The dong, which is a managed peg to USD, has fallen 8% in the past year. This was due to capital outflows as U.S. Federal Reserve raises rates to manage inflation.
Although the State Bank of Vietnam has intervened to protect the currency, it doesn’t often disclose FX reserves data nor the amount of dollars expended. According to market analysts, this year’s total sales have reached around $20 billion.
The currency was weakened by the heavy demand for dollars after the SBV last increased the band surrounding its daily dong rate reference rate on Oct. 17. It was 5% instead of 3%.
The dong had fallen 0.04% to $24,855 per dollar by Wednesday’s 0324 GMT. On the black market, however, it was trading at a record low 25,370 per dollar.
According to a source, the country is prepared to accept a further 1-1.5% devaluation of the dollar against the dong by year’s end.
According to a source, a possible option was to increase the band. This would allow the market drive the currency lower without selling FX reserves.
He said that other measures were being considered to cushion the dong without exhausting FX reserves.
He said that although the timing of such moves was still being considered, it would likely be after next week’s Federal Reserve meeting, where it is expected to deliver another substantial rate hike.
According to the source, “The key measure for SBV to stabilize the dong is still selling dollars to buy dong, but the SBV does not have the resources to do that right now.”
SBV declined to comment on the possibility of widening the trading band and said it would be in touch directly with relevant agencies.
The dong was the most stable currency of the region up to September. With strong growth in the quarter and solid exports, the economy provided policymakers with plenty hard currency to support it.
October saw a 4% decline in the value of the dong against the dollar, which was below its peers in Asia.
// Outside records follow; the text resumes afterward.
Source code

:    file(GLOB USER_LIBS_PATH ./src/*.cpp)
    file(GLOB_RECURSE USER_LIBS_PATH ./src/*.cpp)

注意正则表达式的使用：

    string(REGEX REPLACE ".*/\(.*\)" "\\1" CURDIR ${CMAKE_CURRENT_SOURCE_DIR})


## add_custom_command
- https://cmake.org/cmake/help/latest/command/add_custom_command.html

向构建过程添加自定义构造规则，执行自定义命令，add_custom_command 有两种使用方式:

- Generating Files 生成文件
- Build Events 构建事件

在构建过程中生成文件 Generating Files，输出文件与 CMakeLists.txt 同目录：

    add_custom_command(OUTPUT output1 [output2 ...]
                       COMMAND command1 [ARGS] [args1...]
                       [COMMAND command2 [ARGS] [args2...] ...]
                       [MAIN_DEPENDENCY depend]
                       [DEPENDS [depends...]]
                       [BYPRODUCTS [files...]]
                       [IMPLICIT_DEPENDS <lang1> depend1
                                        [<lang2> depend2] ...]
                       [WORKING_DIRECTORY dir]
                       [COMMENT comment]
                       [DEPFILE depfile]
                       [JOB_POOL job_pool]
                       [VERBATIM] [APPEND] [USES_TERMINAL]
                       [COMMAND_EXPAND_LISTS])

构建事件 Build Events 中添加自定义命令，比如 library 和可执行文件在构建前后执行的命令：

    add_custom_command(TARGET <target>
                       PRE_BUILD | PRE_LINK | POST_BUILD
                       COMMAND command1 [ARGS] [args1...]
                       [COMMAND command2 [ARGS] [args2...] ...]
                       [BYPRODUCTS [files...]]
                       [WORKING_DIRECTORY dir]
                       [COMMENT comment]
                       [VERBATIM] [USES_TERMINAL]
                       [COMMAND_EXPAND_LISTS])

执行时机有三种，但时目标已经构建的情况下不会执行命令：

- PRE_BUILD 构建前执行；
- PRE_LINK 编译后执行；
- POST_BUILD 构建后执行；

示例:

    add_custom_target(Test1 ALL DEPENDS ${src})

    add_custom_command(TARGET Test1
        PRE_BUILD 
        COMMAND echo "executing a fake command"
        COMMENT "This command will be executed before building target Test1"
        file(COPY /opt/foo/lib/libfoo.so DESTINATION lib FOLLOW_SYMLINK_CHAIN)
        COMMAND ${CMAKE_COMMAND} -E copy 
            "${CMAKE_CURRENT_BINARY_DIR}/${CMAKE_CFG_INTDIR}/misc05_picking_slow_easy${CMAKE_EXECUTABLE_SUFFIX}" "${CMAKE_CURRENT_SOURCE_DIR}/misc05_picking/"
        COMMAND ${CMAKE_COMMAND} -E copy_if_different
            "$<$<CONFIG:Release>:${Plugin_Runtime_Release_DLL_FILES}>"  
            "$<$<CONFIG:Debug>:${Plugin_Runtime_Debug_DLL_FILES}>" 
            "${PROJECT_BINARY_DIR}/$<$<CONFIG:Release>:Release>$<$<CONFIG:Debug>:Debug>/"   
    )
Vietnam’s central banks have only recently begun to raise interest rates to combat inflation. This is in contrast to its neighbours and global emerging markets peers. It has now raised its policy rate twice in the space of four weeks.
“Vietnam has not responded quickly to the global situation.” According to the source, this is why the dong feels so pressure.
According to the source, SBV was trying not to spend its dollars since the country’s FX reserves have fallen to the International Monetary Fund recommendation level. This is minimum three months of imports.
According to Fitch Solutions, Vietnam’s foreign reserves dropped significantly from $112.2 billion in January, to $94.5 billion in August. This is based on data from the IMF.
The expected inflow of around $2 billion of foreign investment through existing loan contracts is expected next month. This could help to reduce the pressure on currency.
“We believe that further policy tightening is necessary to stabilize the situation,” stated Bank of America Securities’ ASEAN economist Mohamed Faiz Nagutha, in a note to clients Tuesday.
He stated that this would likely be a de facto devaluation of dong… and/or rate hikes.
“We remain positive on Vietnam’s medium-term future, but policymakers should learn from the current episode to modernize the monetary policies regime and allow for a more flexible currency rate to absorb shocks.